▼

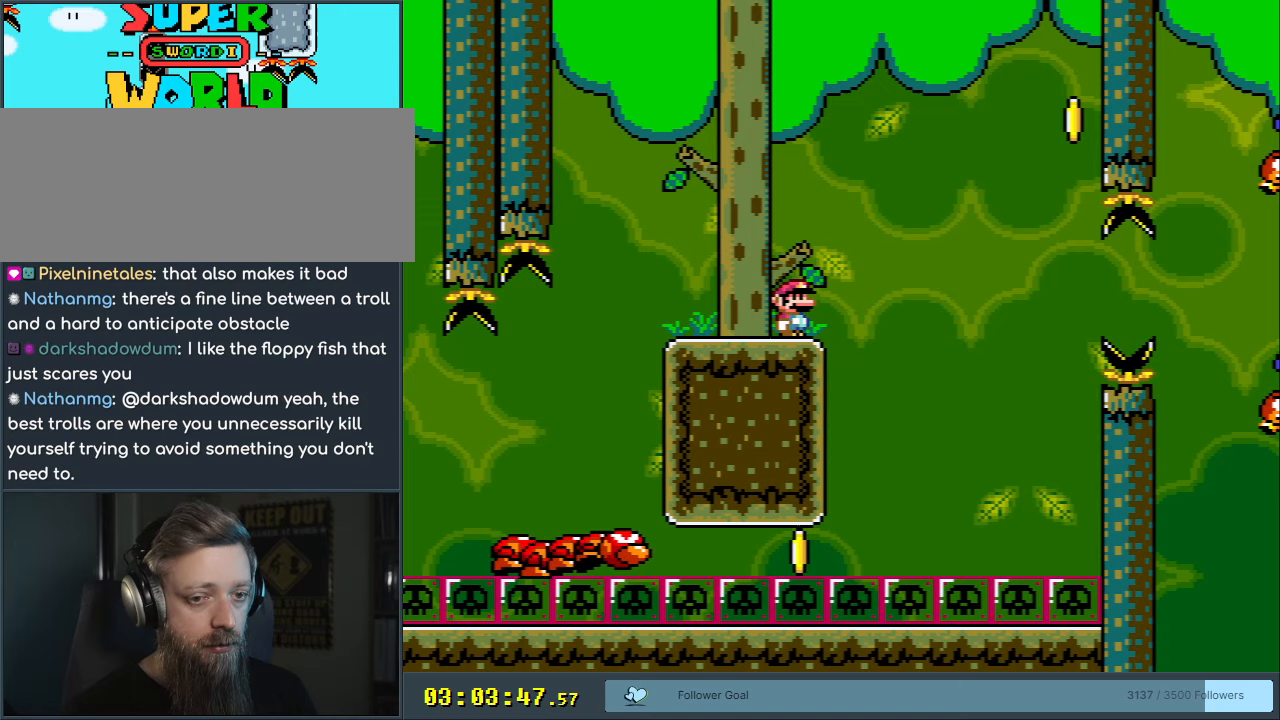
{"buttons": ["Y"], "events": []}
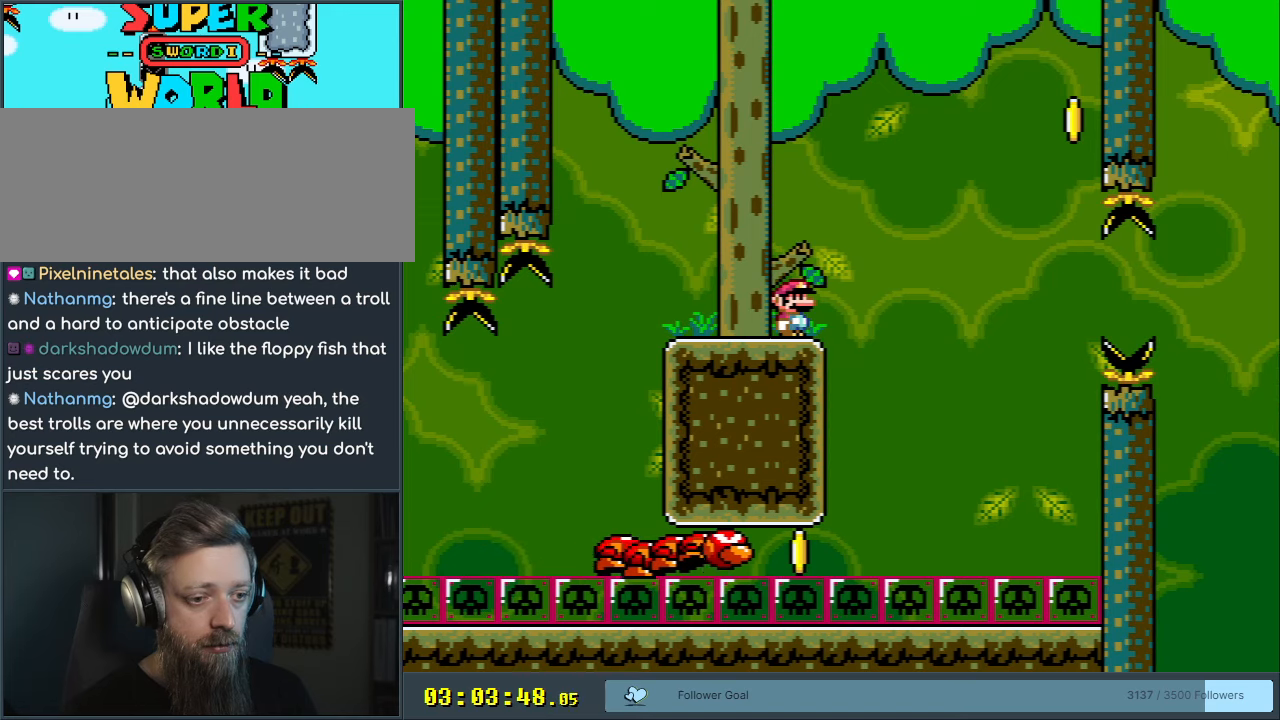
{"buttons": ["B", "Y"], "events": [[200, "B", "down"], [200, "DPAD_RIGHT", "down"], [483, "DPAD_RIGHT", "up"]]}
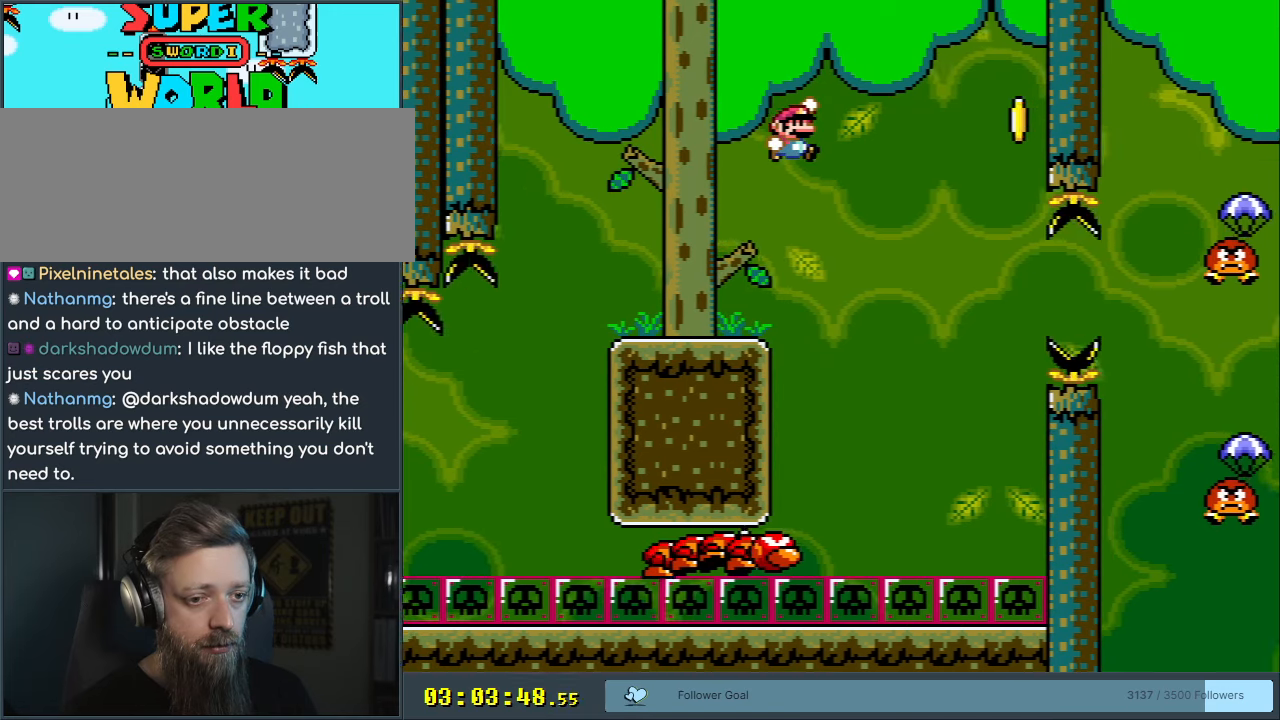
{"buttons": ["B", "Y"], "events": [[67, "B", "up"], [150, "DPAD_LEFT", "down"], [267, "DPAD_LEFT", "up"], [350, "DPAD_RIGHT", "down"], [450, "B", "down"], [483, "DPAD_RIGHT", "up"]]}
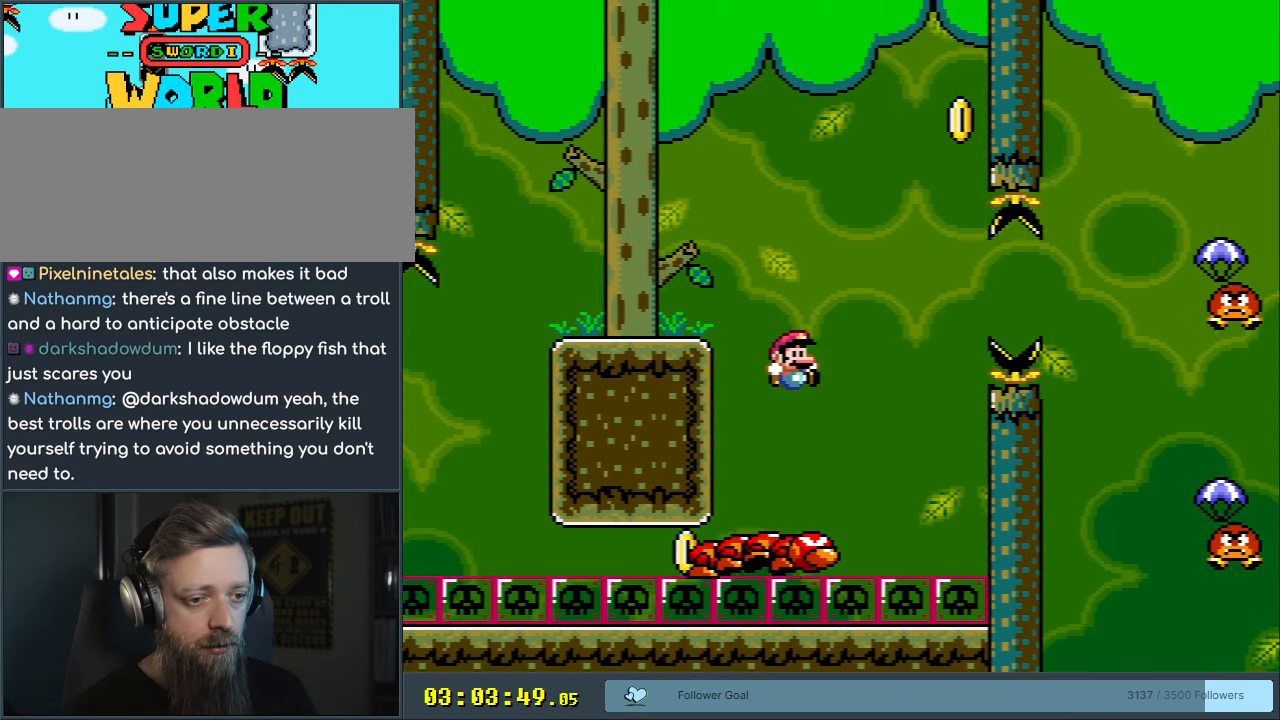
{"buttons": ["B", "Y", "DPAD_RIGHT"], "events": [[167, "DPAD_RIGHT", "down"]]}
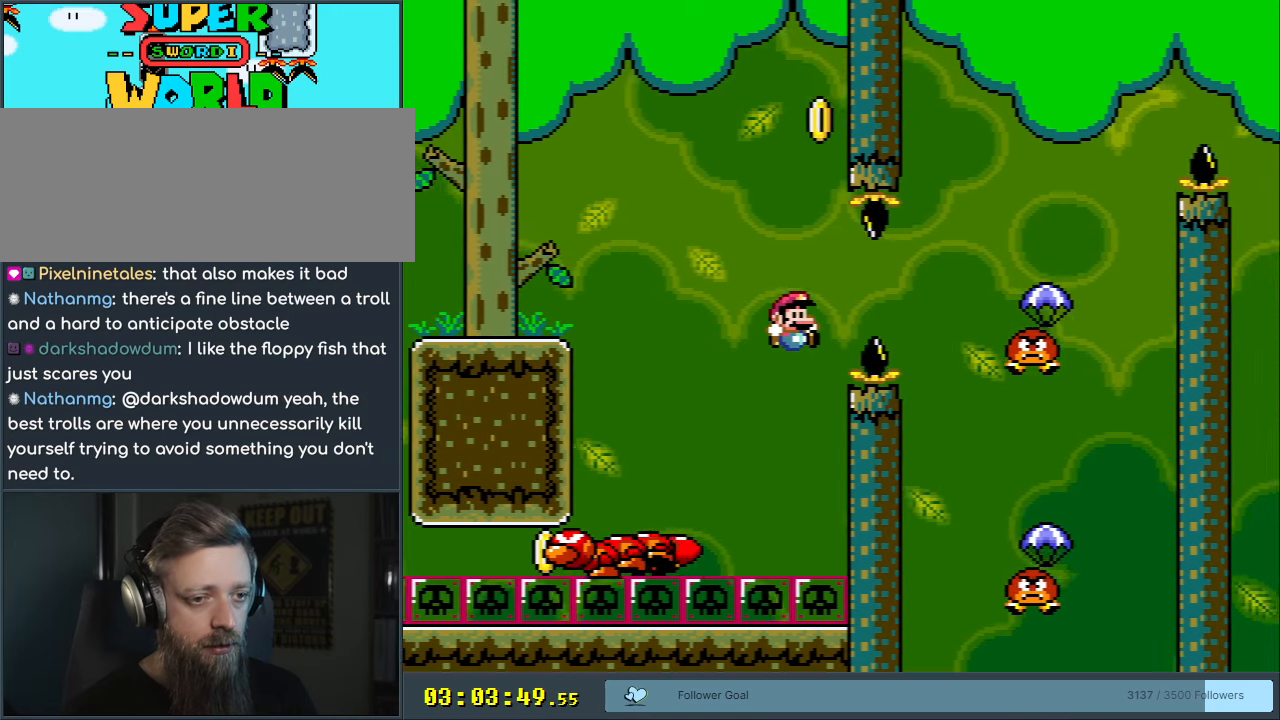
{"buttons": ["Y", "DPAD_RIGHT"], "events": [[150, "B", "up"], [233, "B", "down"], [267, "DPAD_RIGHT", "up"], [317, "B", "up"], [333, "DPAD_LEFT", "down"], [417, "DPAD_LEFT", "up"], [417, "DPAD_UP", "down"], [450, "DPAD_RIGHT", "down"], [450, "DPAD_UP", "up"]]}
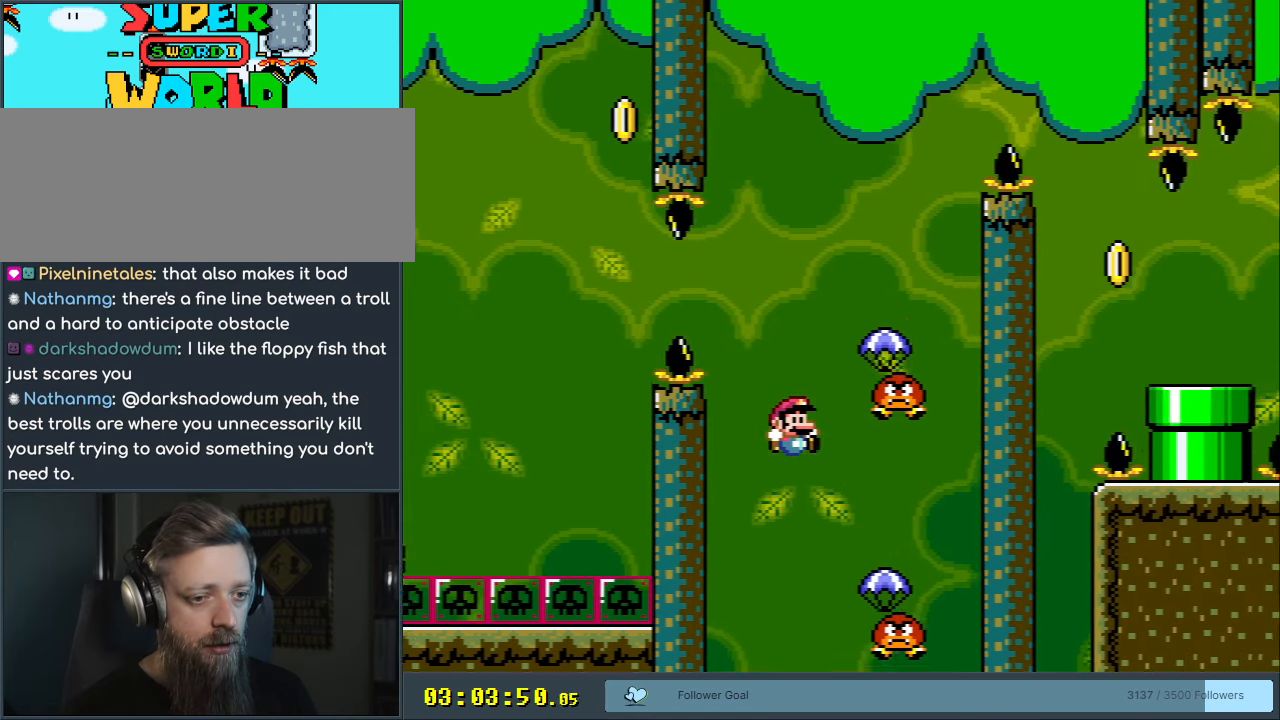
{"buttons": ["B", "Y", "DPAD_LEFT"], "events": [[50, "B", "down"], [217, "DPAD_RIGHT", "up"], [367, "DPAD_LEFT", "down"]]}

▲

_Your instructions_
Images do not belong in the copy; reproduce all other parts of the records above verbatim.

_The answer_
{"buttons": ["Y"], "events": []}
{"buttons": ["B", "Y"], "events": [[200, "B", "down"], [200, "DPAD_RIGHT", "down"], [483, "DPAD_RIGHT", "up"]]}
{"buttons": ["B", "Y"], "events": [[67, "B", "up"], [150, "DPAD_LEFT", "down"], [267, "DPAD_LEFT", "up"], [350, "DPAD_RIGHT", "down"], [450, "B", "down"], [483, "DPAD_RIGHT", "up"]]}
{"buttons": ["B", "Y", "DPAD_RIGHT"], "events": [[167, "DPAD_RIGHT", "down"]]}
{"buttons": ["Y", "DPAD_RIGHT"], "events": [[150, "B", "up"], [233, "B", "down"], [267, "DPAD_RIGHT", "up"], [317, "B", "up"], [333, "DPAD_LEFT", "down"], [417, "DPAD_LEFT", "up"], [417, "DPAD_UP", "down"], [450, "DPAD_RIGHT", "down"], [450, "DPAD_UP", "up"]]}
{"buttons": ["B", "Y", "DPAD_LEFT"], "events": [[50, "B", "down"], [217, "DPAD_RIGHT", "up"], [367, "DPAD_LEFT", "down"]]}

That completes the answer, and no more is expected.